───── THE INPUT
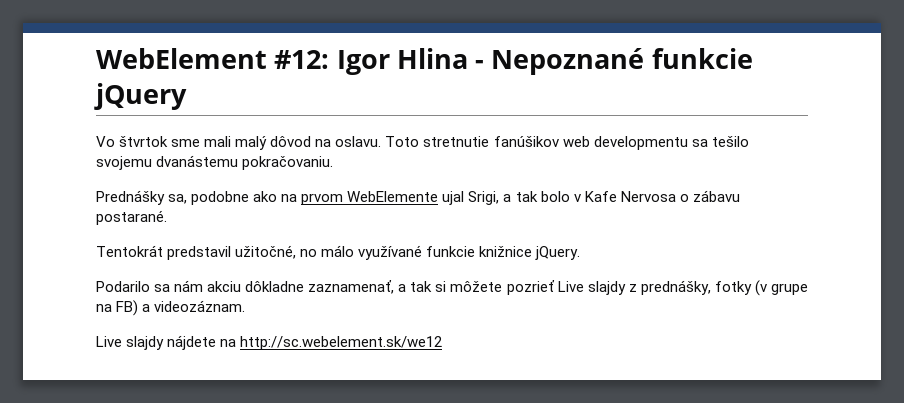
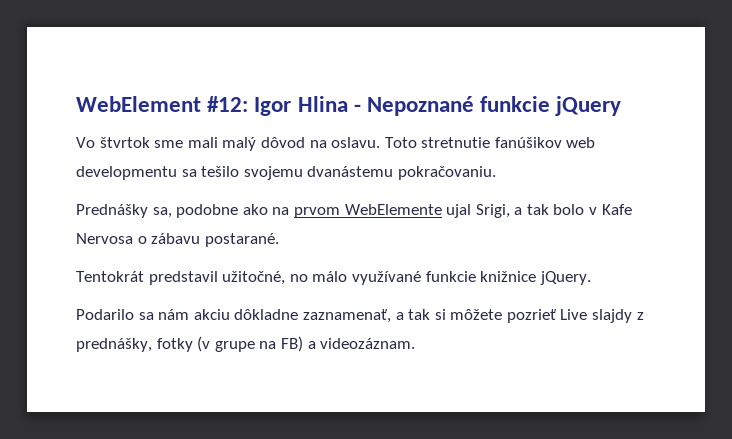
[96,335,443,350] // Live slajdy nájdete na http://sc.webelement.sk/we12 -> (416, 343) none

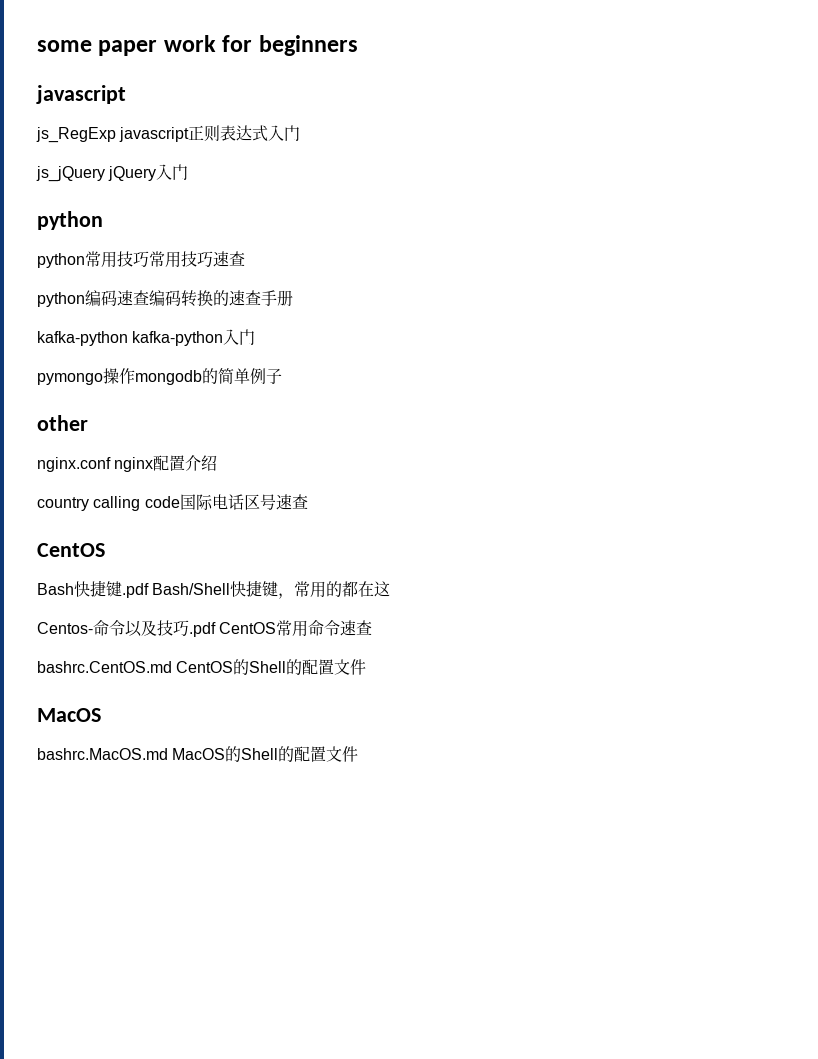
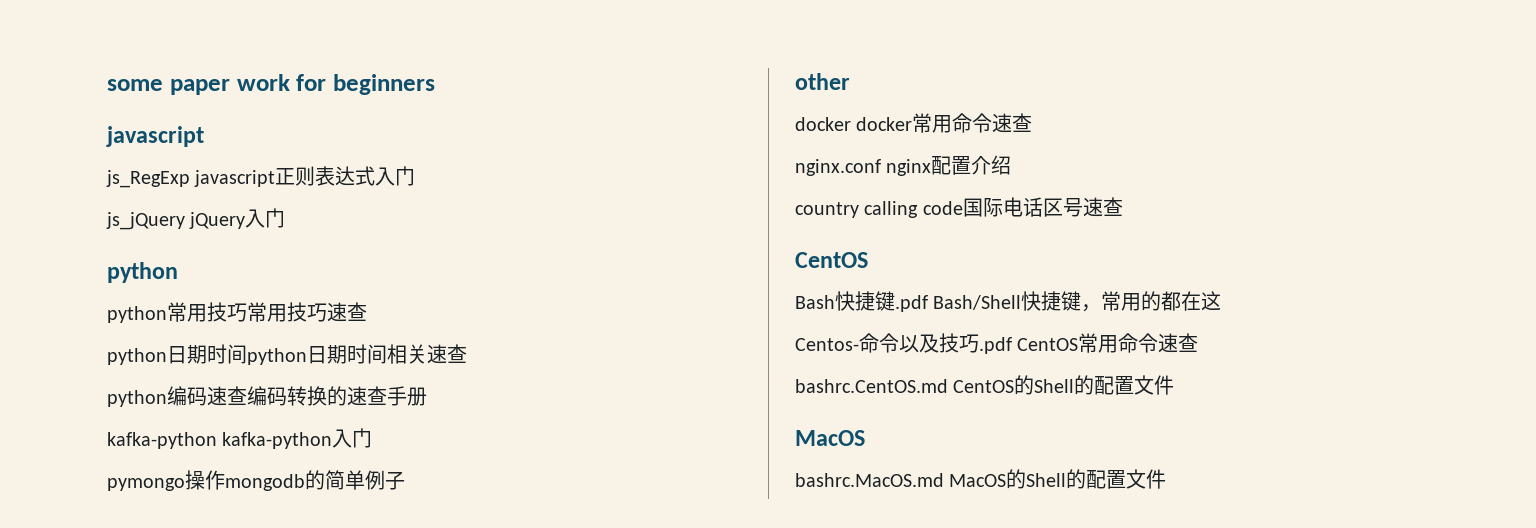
(245, 258) none -> [107,344,467,365] // python日期时间python日期时间相关速查
(88, 423) none -> [795,113,1033,133] // docker docker常用命令速查

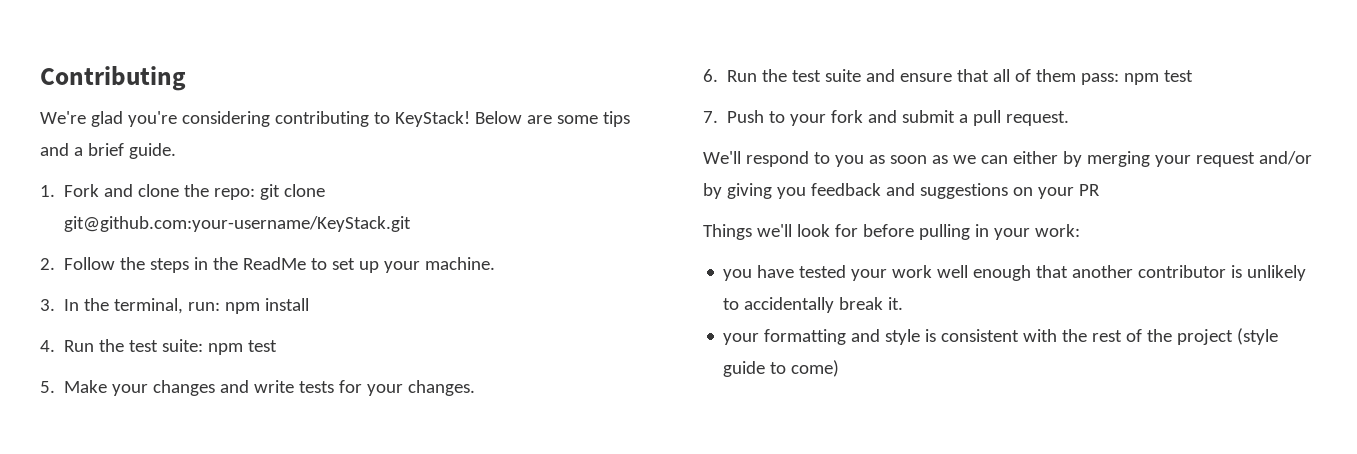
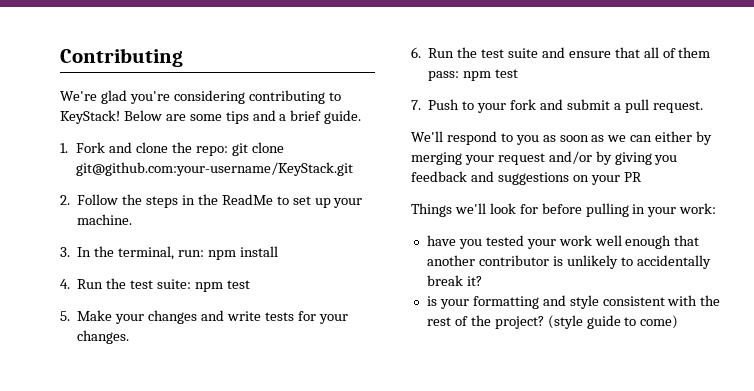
[723,265,795,281] you have -> [426,235,482,249] have you
[888,297,904,310] it. // -> [466,276,482,286] [426,296,437,306] it? // is
[925,329,937,342] is -> (599, 302) none
[1177,329,1234,345] project -> [494,316,544,329] project?

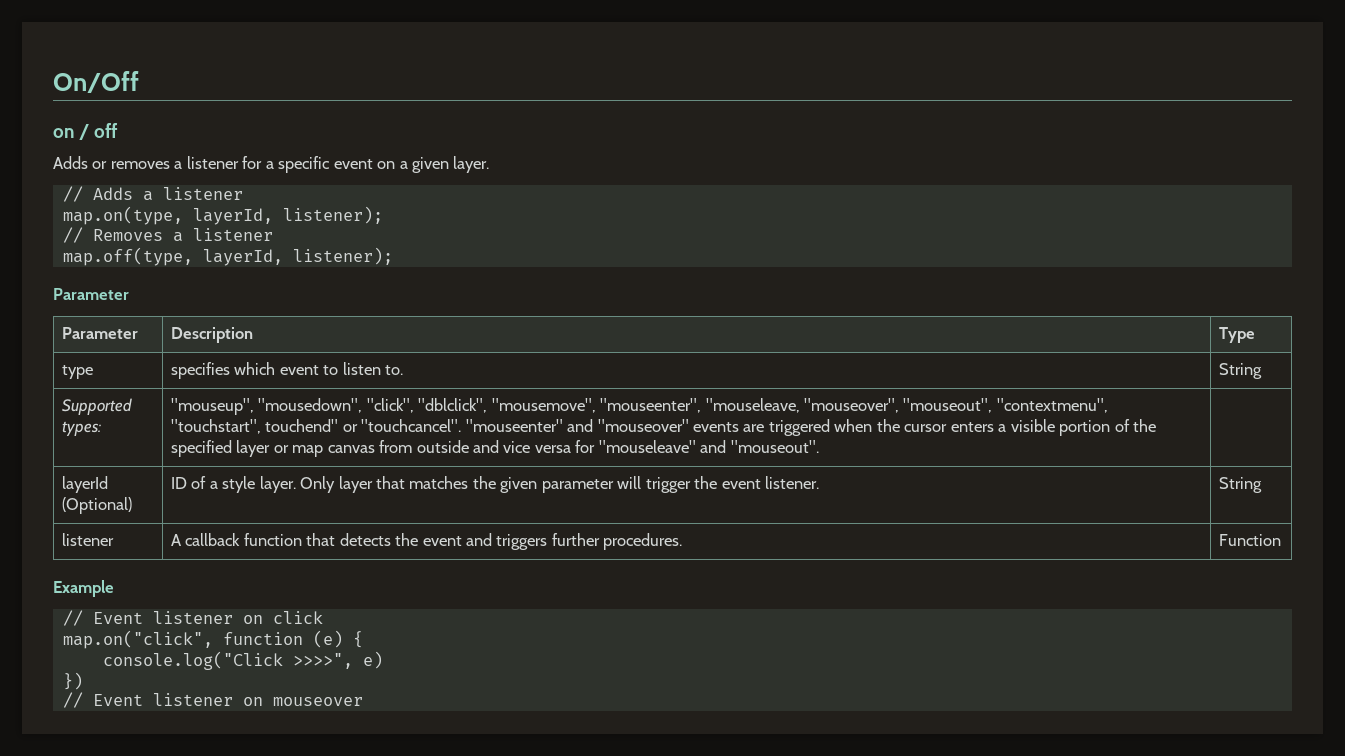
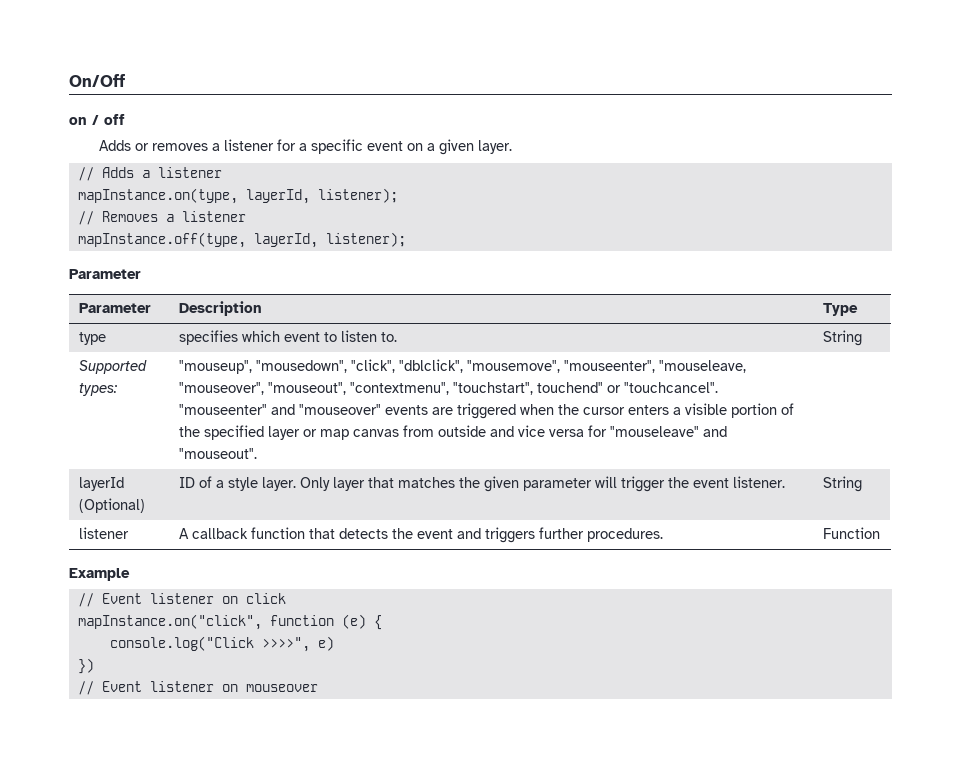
[62,206,183,225] map.on(type, -> [77,188,238,204] mapInstance.on(type,
[62,247,193,266] map.off(type, -> [77,232,246,248] mapInstance.off(type,
[62,630,213,649] map.on("click", -> [77,614,262,630] mapInstance.on("click",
──────────
### WORK TASK
Among the lines of the material, find those that hold the word "none" and copy them.

### YOUR SOLUTION
[96,335,443,350] // Live slajdy nájdete na http://sc.webelement.sk/we12 -> (416, 343) none
(245, 258) none -> [107,344,467,365] // python日期时间python日期时间相关速查
(88, 423) none -> [795,113,1033,133] // docker docker常用命令速查
[925,329,937,342] is -> (599, 302) none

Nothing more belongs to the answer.